### ПУНКТ ЗАДАНИЯ A
Повторите дословно часть отрывка об аресте: от слов «Машина подкатила к» до слов «скрипом поползли наверх.» включительно.
### ПУНКТ ЗАДАНИЯ B
Какая надпись была выгравирована на куске мрамора возле здания, к которому подъехала машина, в отрывке об аресте?
### ПУНКТ ЗАДАНИЯ C
Допишите продолжение отрывка об аресте, начиная сразу после его последнего предложения.
━━━━━ ОТРЫВОК ДЛЯ ЧТЕНИЯ ━━━━━
Обвинение

– Развернитесь лицом к стене, – скомандовала мне Мишель, – руки за спину. И я почувствовала холод стальных браслетов на моих запястьях. – Вперед! – продолжила она. И я пошла сквозь строй вооруженной группы захвата спецагентов ФБР, уже у самого выхода из подъезда я краем глаза увидела моего друга сердца, но решила не встречаться с ним взглядом. «Ему и так сейчас плохо, как бы он не бросился меня спасать, а тогда будет хуже», – подумала я, вспоминая зарисовки подобных ситуаций из американских боевиков.

На улице нас ждал черный новенький внедорожник, в салоне пахло кожей. Меня посадили на заднее сидение, рядом села Мишель, а на переднем сидении поместился Кевин. Машина плавно тронулась. Отсутствующим взглядом я смотрела в окно на пролетающие здания, рестораны, весело прогуливающихся в воскресный летний день людей. Повисло тяжелое молчание. Уже тогда мой мозг сам собой решил дистанцироваться от происходящего, как будто это все было не со мной, а с кем-то другим в очень страшном глупом несмешном кино. «Что это и что будет дальше? Это точно ошибка», – повторяла я, словно мантру.

Машина подкатила к большому монументальному строгому серому бетонному зданию, возле которого на куске мрамора, будто на надгробной плите, была выгравирована надпись: «Здание им. Дж. Э. Гувера». Это одно из многочисленных зданий Бюро, названного в честь его основателя и человека, который почти полвека самоотверженно выкорчевывал «красную коммунистическую заразу» из американского общества. Именно отсюда началось мое путешествие длиною в полтора года. Машина свернула к сплошным серым автоматическим подъемным воротам, которые со стороны выглядели как сплошная стена. Слева красовался знак «Нет входа». Водитель нашей машины позвонил кому-то и сообщил, что мы на месте, и ворота медленно и с ужасающим скрипом поползли наверх.

То, что было внутри, с натяжкой можно было назвать гаражом: внутри стоял ряд огромных серых металлических мусорных баков. Других машин, кроме нашей, не было. Мишель приказала мне выйти из машины, что в наручниках за спиной было достаточно затруднительно – авто такого типа имеют высокий клиренс и ступеньку, так что я сползла ногами вперед. Меня тут же окружили сопровождающие агенты и, придерживая за плечо, повели по небольшой бетонной пологой дорожке, которую «в мирное время» используют, вероятно, чтобы скатывать те самые мусорные баки внутрь здания. Вместо двери подсобное помещение и сердце ФБР разделяла мутная грязная клеенка из толстого полиэтилена, которую мною же раздвинули, как тараном, втолкнув меня в череду серых бесконечных коридоров и повели по бесконечному количество проходов, лифтов и комнат.
━━━━━ ПОКАЗАННЫЙ МАТЕРИАЛ ━━━━━
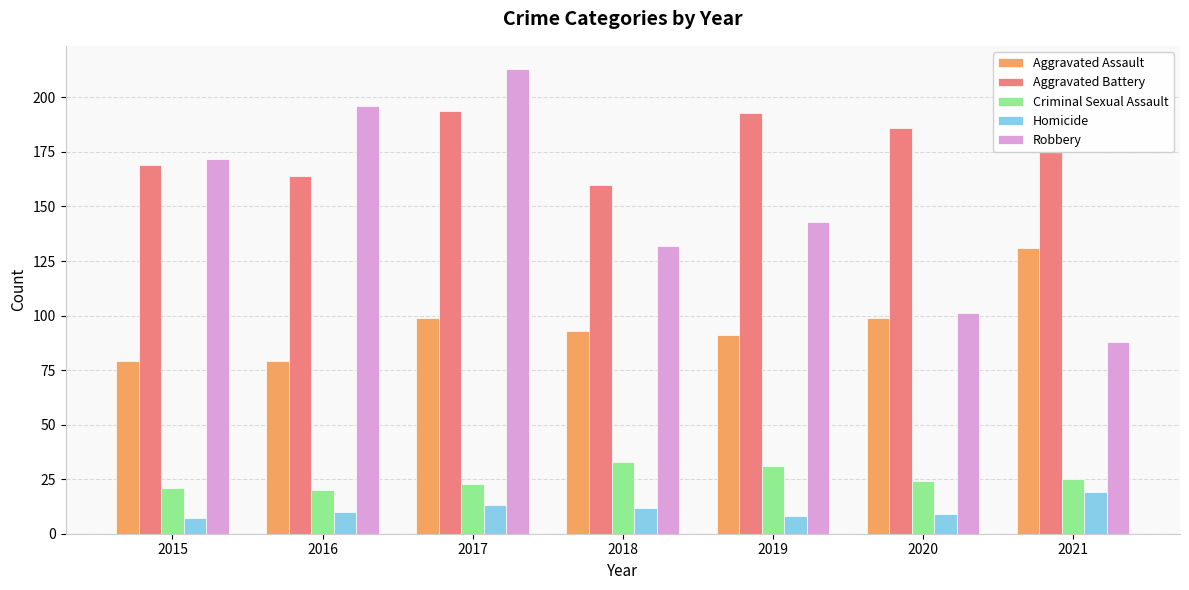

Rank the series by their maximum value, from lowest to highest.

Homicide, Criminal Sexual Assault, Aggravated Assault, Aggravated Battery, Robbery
━━━━━
━━━━━ ПОКАЗАННЫЙ МАТЕРИАЛ ━━━━━
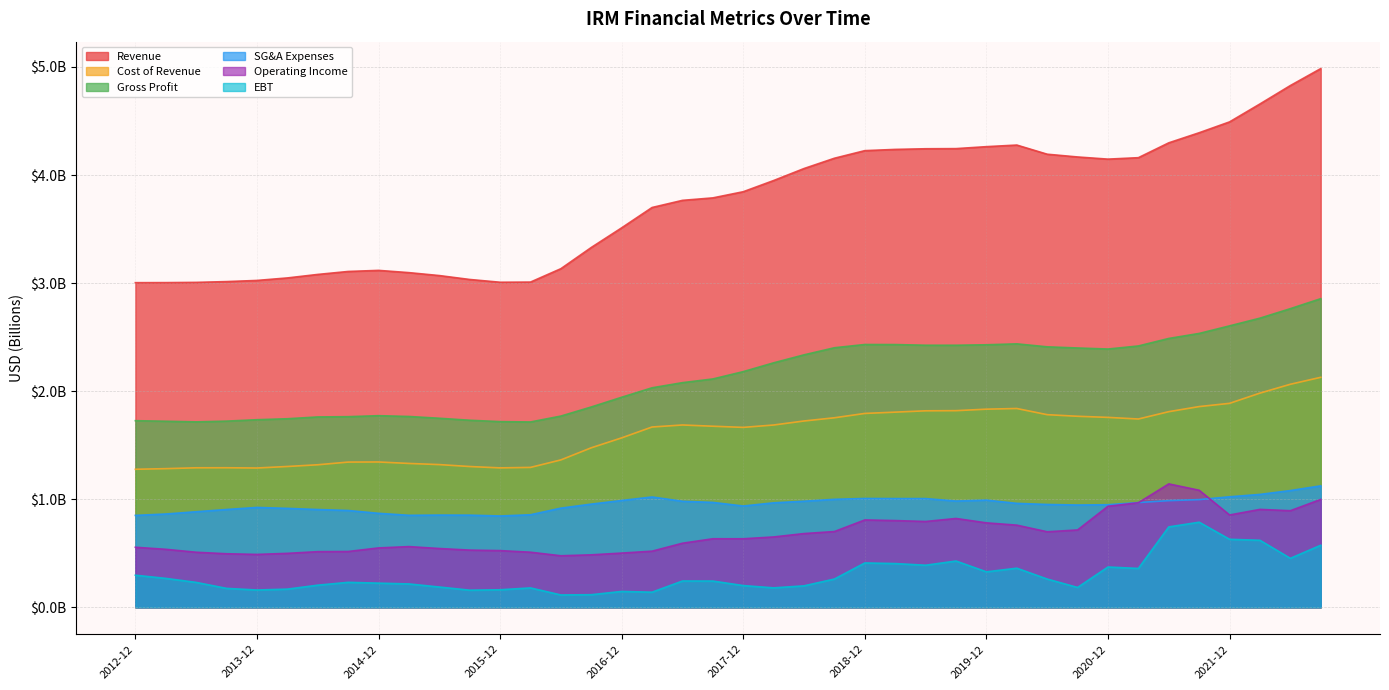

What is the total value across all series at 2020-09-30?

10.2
━━━━━
━━━━━ ПОКАЗАННЫЙ МАТЕРИАЛ ━━━━━
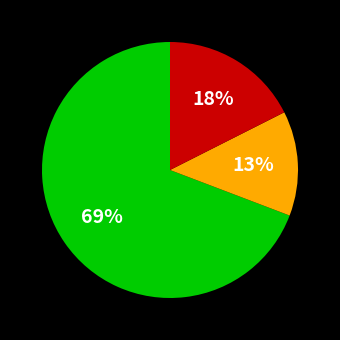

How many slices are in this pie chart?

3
━━━━━
### ОТВЕТ К ЗАДАНИЮ A
Машина подкатила к большому монументальному строгому серому бетонному зданию, возле которого на куске мрамора, будто на надгробной плите, была выгравирована надпись: «Здание им. Дж. Э. Гувера». Это одно из многочисленных зданий Бюро, названного в честь его основателя и человека, который почти полвека самоотверженно выкорчевывал «красную коммунистическую заразу» из американского общества. Именно отсюда началось мое путешествие длиною в полтора года. Машина свернула к сплошным серым автоматическим подъемным воротам, которые со стороны выглядели как сплошная стена. Слева красовался знак «Нет входа». Водитель нашей машины позвонил кому-то и сообщил, что мы на месте, и ворота медленно и с ужасающим скрипом поползли наверх.

### ОТВЕТ К ЗАДАНИЮ B
«Здание им. Дж. Э. Гувера».

### ОТВЕТ К ЗАДАНИЮ C
Наконец, лабиринты привели нас в комнату с черной металлической скамейкой, сидение которой напоминало сетку. Мне приказали сесть. Не знаю, сколько прошло времени с момента моего ареста, но одно помню точно – я попросилась в дамскую комнату, надеясь хоть немножко перевести дух. А может, и всплакнуть от страха в одиночестве хоть пару секунд – плакать в присутствии палачей я не считала возможным. Незачем доставлять им такое удовольствие. Но не тут-то было. Большая туалетная комната имела прямо напротив унитаза огромное, до самого пола зеркало. Втолкнув меня внутрь, Мишель браво зашла за мной. Тут мне стало даже смешно – неужели они ожидали, что я буду глотать капсулу с цианидом или доставать иглы из подошв ботинок, чтобы умереть и унести с собой в могилу секреты «красных»?!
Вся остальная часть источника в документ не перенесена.